Shannon's core methodology emulates a human penetration tester through a sophisticated multi-agent architecture built around Anthropic's Claude Agent SDK as its reasoning engine. This architecture combines white-box source code analysis with black-box dynamic exploitation, managed by an orchestrator across four distinct phases:
- Reconnaissance: This initial phase constructs a comprehensive map of the application's attack surface. Shannon analyzes the provided source code and integrates with external reconnaissance tools (e.g., Nmap for port scanning and service detection, Subfinder for subdomain enumeration, WhatWeb for web technology identification) to understand the target's tech stack and infrastructure. Concurrently, it performs live application exploration via browser automation to correlate code-level insights with real-world behavior, yielding a detailed map of all entry points, API endpoints, and authentication mechanisms for subsequent phases.
- Vulnerability Analysis: Operating in parallel for efficiency, this phase utilizes the reconnaissance data. Specialized agents, each dedicated to a specific OWASP category (e.g., Injection, SSRF), hunt for potential flaws. For vulnerabilities like injection, agents execute structured data flow analysis, meticulously tracing user input from source to dangerous sinks within the application's code. The output of this phase is a list of hypothesized exploitable paths.
- Exploitation: Continuing the parallel workflow to maintain speed, this phase is dedicated to validating the hypotheses from the previous stage. Dedicated exploit agents receive the hypothesized paths and attempt to execute real-world attacks. This involves browser automation, command-line tool execution, and custom scripting to demonstrate impact. A strict "No Exploit, No Report" policy is enforced: if a hypothesis cannot be successfully exploited to prove vulnerability, it is discarded as a false positive, ensuring only actionable findings are reported.

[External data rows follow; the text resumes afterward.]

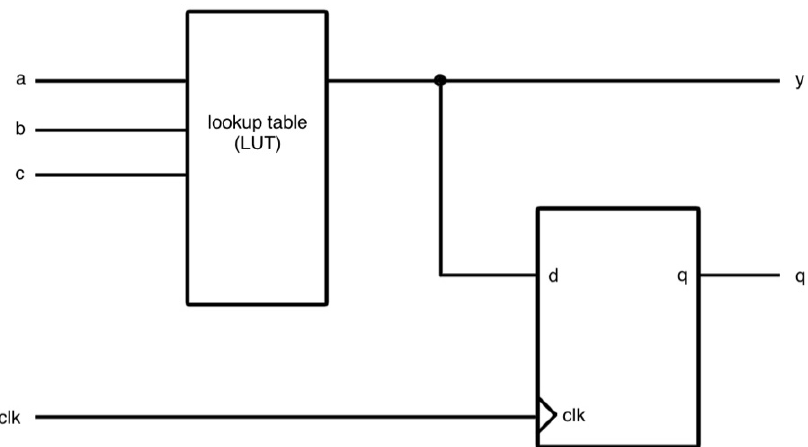
Figure 2. A diagram of the three-input LUT.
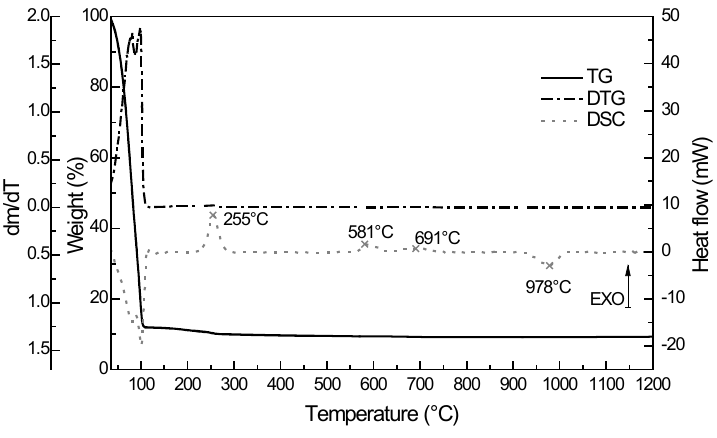
Figure 2. The record from thermogravimetric analysis for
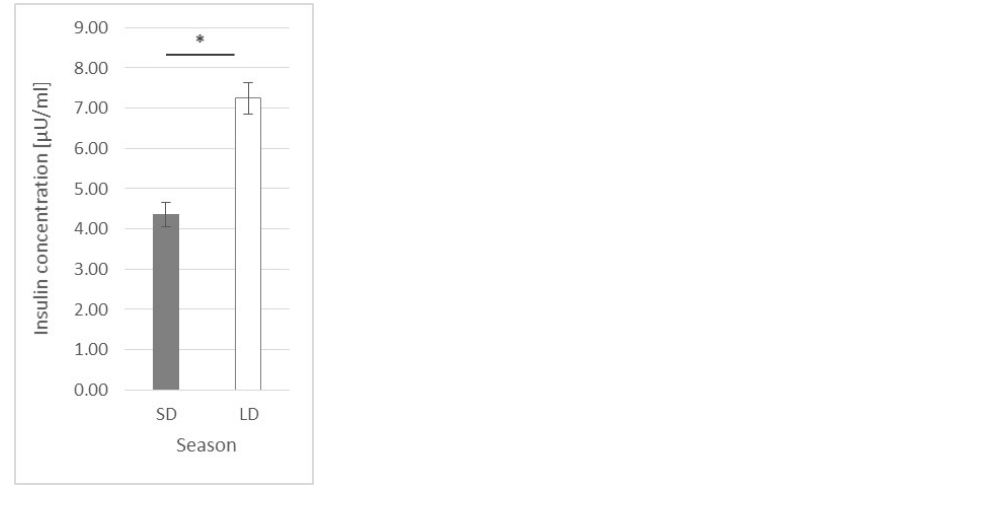
7 of 24 Figure 6. Plasma cortisol concentration—comparison among the experimental groups (control, LPS, LEP and LPS + LEP) for short-day (SD) ( A ) and long-day (LD) ( B ) photoperiods for each selected time point separately; A,B—bars with different letters differ significantly within each time point according to the two-way analysis of variance (ANOVA) followed by Fisher’s post-hoc test ( p ≤ 0.05) ( n = 6). Groups: control—saline injection, LPS—lipopolysaccharide injection at a dose of 400 ng/kg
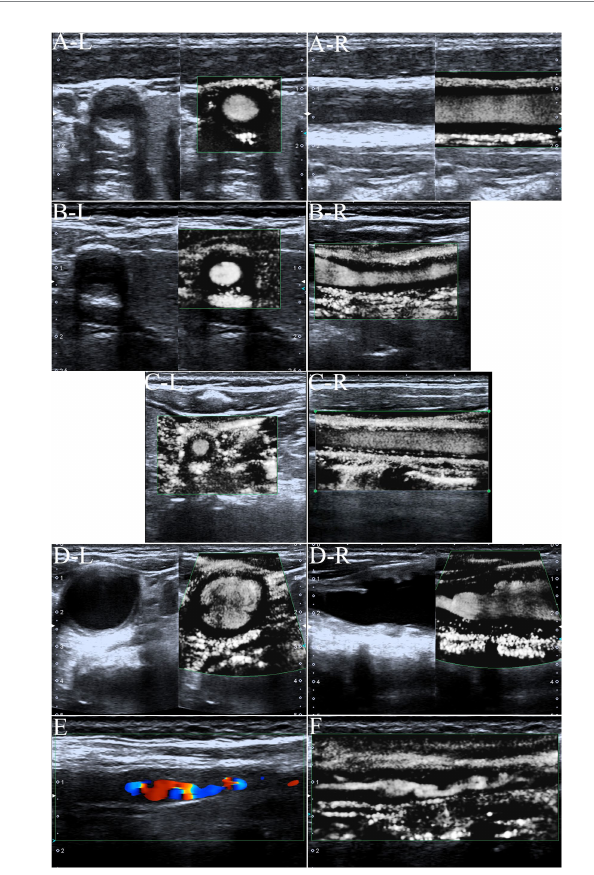
FIGURE 1 The superb microvascular imaging (SMI) of the carotid artery. (A) SMI G0, no visible short lines, dots, or short sticks of medium-high echogenic within the wall of the carotid artery (Left: Transverse section, Right: Longitudinal section). The asterisk marks the bloodstream in the carotid artery canal. The arrow shows the thickened wall of the carotid artery. (B) SMI G1, moderate visible short lines, dots, or short sticks of medium-high echogenic within the wall. The arrow shows neovessels in the thickened wall of the carotid artery (Left: Transverse section, right: Longitudinal section). (C) SMI G2, extensive visible short lines, dots, or short sticks of medium-high echogenic within the wall of the carotid artery. The arrow shows neovessels in the thickened wall of the carotid artery (Left: Transverse section, right: Longitudinal section). (D) Carotid lumen expansion and aneurysm formation (Left: Transverse section, Right: Longitudinal section). The asterisk marks the bloodstream in the carotid artery canal. The arrow shows neovessels in the thickened wall of the carotid artery aneurysm. (E) Color Doppler flow imaging showing carotid stenosis and segmental occlusion. (F) In contrast with (E) , SMI was able to clearly show low blood flow signals in the same carotid stenosis and segmental occlusion cavities.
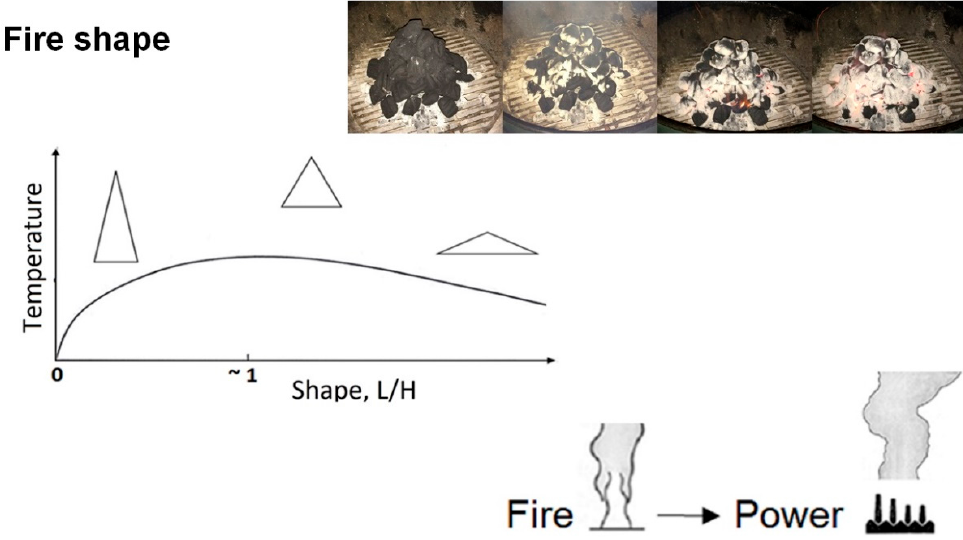
Figure 1. The hottest fire occurs when the shape is as tall as it is wide at the base [17,18]. Chief in the evolution of the homo sapiens was the taming and use of fire 1.5 million years ago), domesticated animals (10,000 years ago) and nature in general (as science,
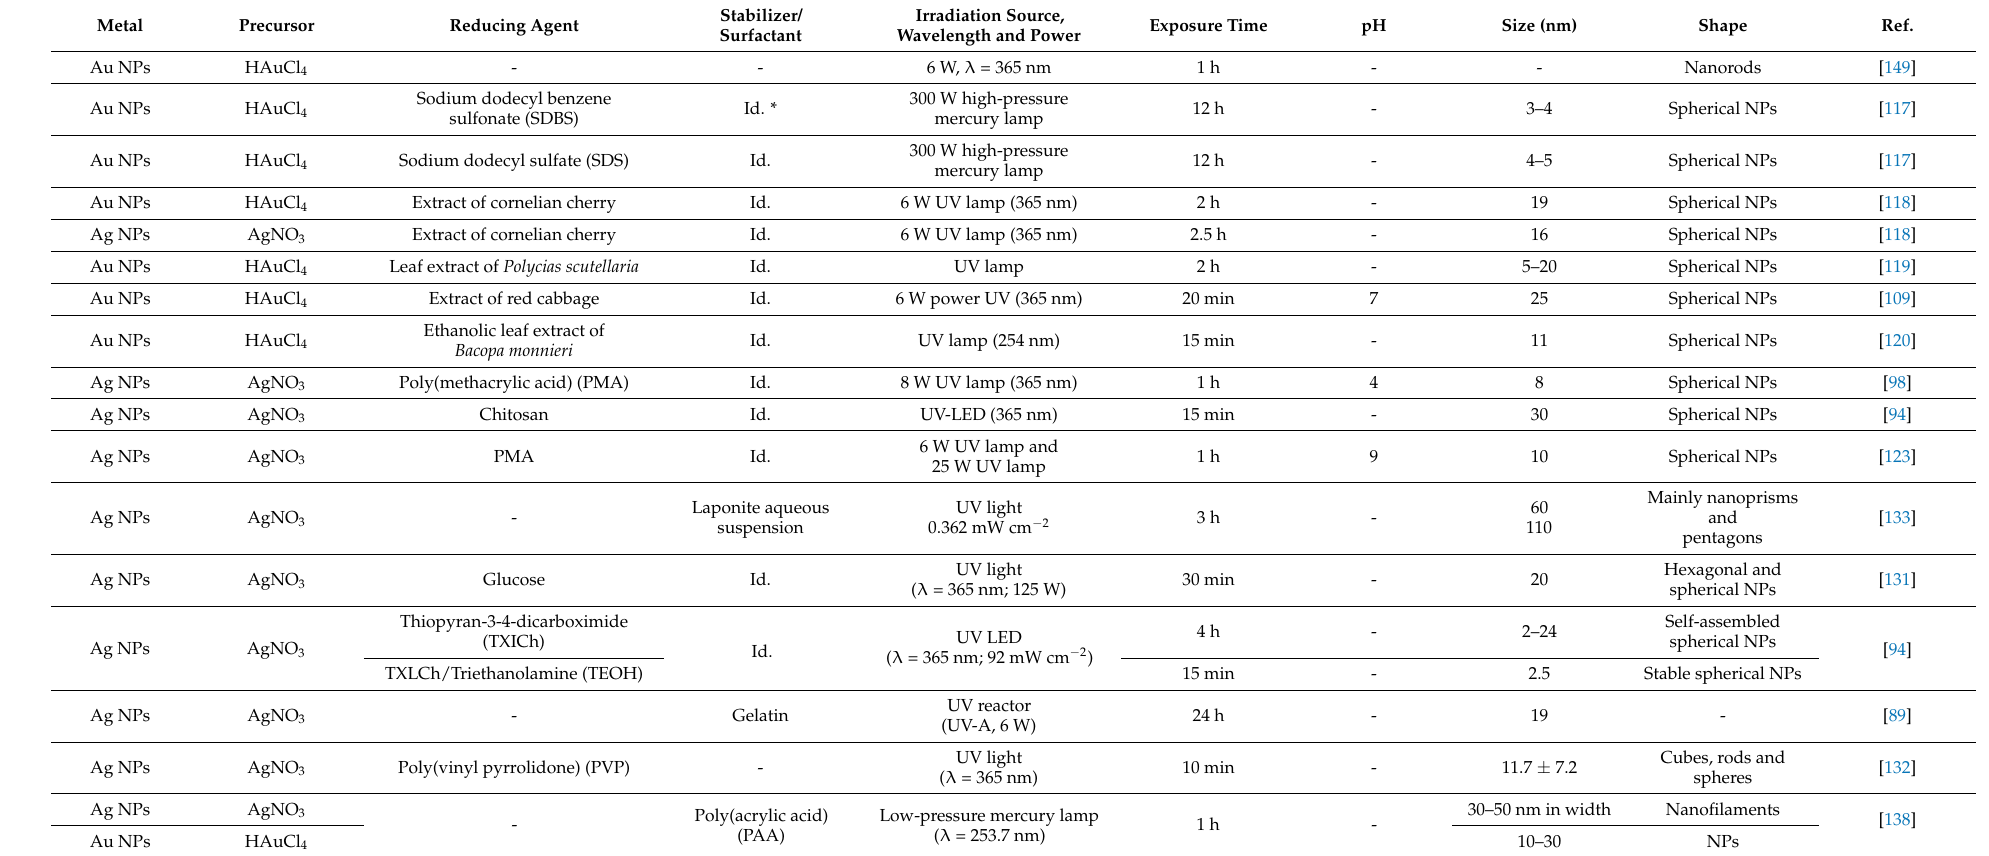
Table 1. UV-driven photochemical synthesis of Au NPs and Ag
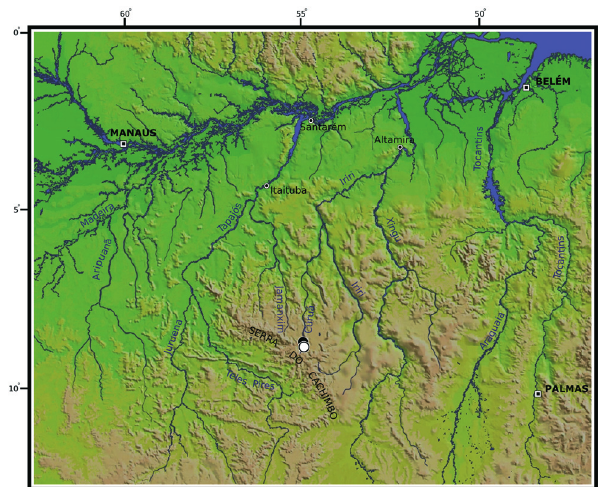
Fig. 4. Distribution of Leporinus guttatus in the rio Curuá, rio Xingu basin, central Brazil (type locality represented by open circle).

- Reporting: The final phase compiles all validated findings into a professional, actionable report. An agent consolidates the reconnaissance data and all successful exploit evidence, removing any noise or potential LLM hallucinations. Only verified vulnerabilities are included, complete with reproducible, copy-and-paste Proof-of-Concepts, delivering a pentest-grade report focused exclusively on proven risks.
Shannon explicitly states disclaimers regarding its use: it is not a passive scanner and can have mutative effects on the target environment due to active exploitation. Therefore, it must *not* be run on production environments and is intended exclusively for sandboxed, staging, or local development setups. Users are responsible for obtaining explicit, written authorization before running Shannon on any system. The system also acknowledges LLM and automation caveats, stating that human oversight is essential to validate findings and that Shannon Lite's analysis may not be exhaustive due to LLM context window limitations, unlike Shannon Pro's advanced analysis engine. The tool specifically targets a defined set of vulnerabilities and does not cover issues it cannot actively exploit, such as vulnerable third-party libraries or insecure configurations, which are a focus of Shannon Pro.